O Conselho Administrativo de Defesa Econômica (Cade) criou um programa para fiscalizar as informações prestadas pelas empresas nos processos de fusões e aquisições. O maior rigor do órgão antitruste, presidido por Arthur Badin, tem o sugestivo nome de “Programa Malha Fina” e, assim como a verificação feita pela Receita, vai realizar uma minuciosa e rigorosa conferência que, conforme já estabelece a Lei Antitruste, pode resultar em multas de mais de R$ 9 milhões. Os dados repassados em atos de concentração e processos administrativos estão no alvo do Cade.
A novidade foi criada por meio da resolução 58, publicada em 24 de setembro. A Procuradoria do Cade ficará encarregada pelo pente fino e, segundo a nova norma, “poderá adotar todos os meios de prova cabíveis”. Não foi especificado se haverá cruzamento de informações constantes em processos envolvendo as mesmas empresas.
Fabiola Cammarota de Abreu, sócia do Souza, Cescon, Barrieu & Flesch Advogados, destaca que a resolução implementa fiscalização e controle adicional a que já existe no curso de qualquer processo no Cade. Para ela, a omissão de informações relevantes poderia causar danos à concorrência, pois uma operação seria aprovada sob premissas incorretas.
Em operações submetidas ao Cade, as companhias devem prestar informações detalhadas sobre faturamento, relação de clientes e concorrentes, preços, produtos comercializados e histórico de operações societárias realizadas pelo grupo. Dependendo da complexidade, podem ser exigidos gastos com publicidade e nível de importação.
Vanessa Boarati, do Sampaio Ferraz Advogados, afirma que o Cade deve aumentar o filtro para que não haja omissão ou enganos. “A norma deve estimular as empresas a tomar cuidado”, afirma.
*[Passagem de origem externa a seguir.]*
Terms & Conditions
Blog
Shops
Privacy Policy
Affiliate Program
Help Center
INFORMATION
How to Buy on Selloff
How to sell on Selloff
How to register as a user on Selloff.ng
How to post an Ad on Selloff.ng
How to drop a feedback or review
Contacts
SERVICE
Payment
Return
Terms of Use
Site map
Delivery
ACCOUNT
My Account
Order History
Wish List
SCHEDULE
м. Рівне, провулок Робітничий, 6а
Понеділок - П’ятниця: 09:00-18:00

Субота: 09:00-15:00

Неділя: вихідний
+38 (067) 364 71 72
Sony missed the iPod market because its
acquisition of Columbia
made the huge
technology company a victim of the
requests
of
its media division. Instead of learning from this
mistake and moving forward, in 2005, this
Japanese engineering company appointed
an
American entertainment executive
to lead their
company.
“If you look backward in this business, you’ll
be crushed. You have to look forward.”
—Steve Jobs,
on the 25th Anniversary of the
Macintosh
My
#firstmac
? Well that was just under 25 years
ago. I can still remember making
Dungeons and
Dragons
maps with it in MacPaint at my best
A advogada diz que hoje os dados estão em autos públicos e as concorrentes do setor são oficiadas sobre o conteúdo. “Se houver informação falsa, os demais atores vão saber e eventualmente se manifestar. O Cade já trabalha com boas informações”, afirma.
Todos os atos de concentração e processos administrativos julgados pelo Cade poderão ser incluídos na malha fina. “Os processos submetidos ao programa serão selecionados pela Procuradoria do Cade segundo critérios de conveniência ou oportunidade, a pedido de qualquer membro do plenário ou em razão de provocação fundamentada de partes ou terceiros acolhida pelo plenário”, determina a resolução. Ainda segundo o texto, em cada mês será selecionado pelo menos um processo dentre aqueles julgados, preferencialmente por sorteio.
A Lei 8.884 (Lei Antitruste) estabelece que a omissão, falsidade ou enganosidade de informações prestadas pelos interessados em processos de competência do Cade podem sujeitar o infrator a multa pecuniária no valor de R$ 5.320,50 a R$ 9.576.900,00, a ser aplicada conforme os critérios como gravidade da infração, grau de lesão ao mercado, situação econômica do infrator e reincidência. O artigo 55 da mesma lei estabelece que a aprovação de uma operação pode ser revista pelo Cade se a decisão for decisão for baseada em informações falsas ou enganosas.
Ao final da análise, a Procuradoria enviará ao presidente do Cade um parecer recomendando as medidas legais cabíveis ao caso. Os despachos do presidente, que podem acolher ou não as recomendações da Procuradoria, deverão ser submetidos à ratificação pelo plenário.
Para Ivo Waisberg, membro da comissão de direito bancário do Instituto dos Advogados de São Paulo (Iasp), o Cade já tinha poder para tal averiguação, mas quis passar duas mensagens. “Primeiro, que vai mesmo fazer a análise, nem que seja por sorteio. E deixou as regras mais claras e transparentes”, afirma, ressaltando esperar que o procedimento seja feito respeitando o devido processo legal e a ampla defesa.
Joyce Honda, do Souza, Cescon, Barrieu & Flesch Advogados, afirma que as empresas também devem aumentar o rigor. “A edição da resolução demonstra a preocupação do órgão sobre a veracidade das informações prestadas, do cumprimento da Lei e necessidade de estabelecer procedimentos para garantir tal cumprimento, até como medida preventiva”, complementa.
O advogado Paulo Novaes, sócio do Tostes e Associados Advogados, critica duramente a medida. Segundo ele, a malha fina é um mecanismo próprio de sistemas fiscais maduros e exaustivamente testados. “Ao invés de ficar inventando novidades burocráticas despropositadas, o Cade deveria preocupar-se com o seu lamentável processo decisório e com a sofrível qualidade das suas decisões plenárias”, afirma.